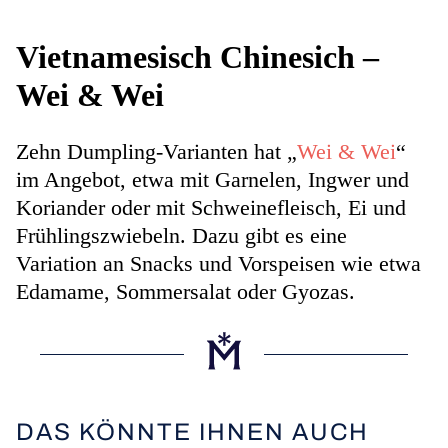
Vietnamesisch Chinesich –
Wei & Wei
Zehn Dumpling-Varianten hat „
Wei & Wei
“
im Angebot, etwa mit Garnelen, Ingwer und
Koriander oder mit Schweinefleisch, Ei und
Frühlingszwiebeln. Dazu gibt es eine
Variation an Snacks und Vorspeisen wie etwa
Edamame, Sommersalat oder Gyozas.
DAS KÖNNTE IHNEN AUCH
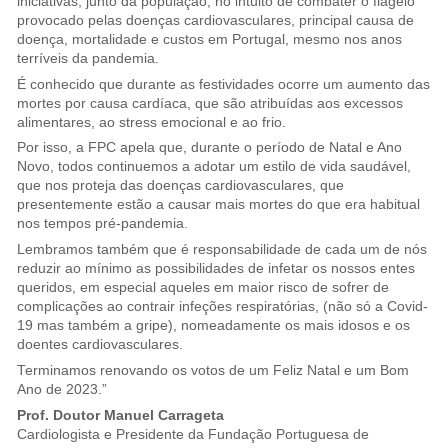
iniciativas, junto da população, no intuito de combater o flagelo
provocado pelas doenças cardiovasculares, principal causa de
doença, mortalidade e custos em Portugal, mesmo nos anos
terríveis da pandemia.
É conhecido que durante as festividades ocorre um aumento das
mortes por causa cardíaca, que são atribuídas aos excessos
alimentares, ao stress emocional e ao frio.
Por isso, a FPC apela que, durante o período de Natal e Ano
Novo, todos continuemos a adotar um estilo de vida saudável,
que nos proteja das doenças cardiovasculares, que
presentemente estão a causar mais mortes do que era habitual
nos tempos pré-pandemia.
Lembramos também que é responsabilidade de cada um de nós
reduzir ao mínimo as possibilidades de infetar os nossos entes
queridos, em especial aqueles em maior risco de sofrer de
complicações ao contrair infeções respiratórias, (não só a Covid-
19 mas também a gripe), nomeadamente os mais idosos e os
doentes cardiovasculares.
Terminamos renovando os votos de um Feliz Natal e um Bom
Ano de 2023.”
Prof. Doutor Manuel Carrageta
Cardiologista e Presidente da Fundação Portuguesa de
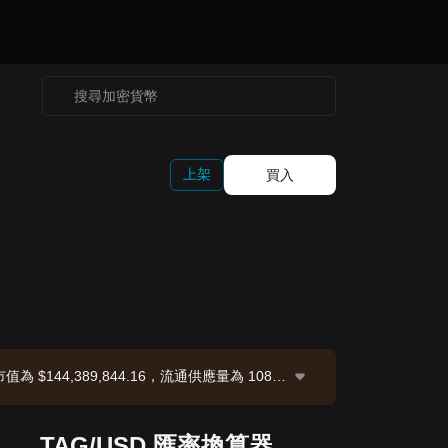
上架
買入
 市值為 $144,389,844.16，流通供應量為 108.4
TAG/USD 匯率換算器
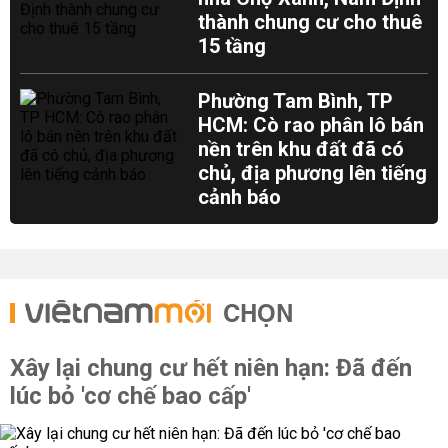
thành chung cư cho thuê
15 tầng
Phường Tam Bình, TP
HCM: Cò rao phân lô bán
nền trên khu đất đã có
chủ, địa phương lên tiếng
cảnh báo
CHỌN
Xây lại chung cư hết niên hạn: Đã đến
lúc bỏ 'cơ chế bao cấp'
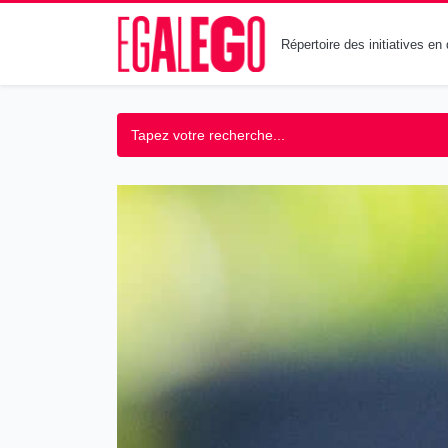
Répertoire des initiatives e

☆ ☆ ☆ ☆

▶ **EXERCISE DETAILS**
Only lines containing the word "etwa" should appear in the answer, and every such line from the records above must be there.

▶ **TASK ANSWER**
im Angebot, etwa mit Garnelen, Ingwer und
Variation an Snacks und Vorspeisen wie etwa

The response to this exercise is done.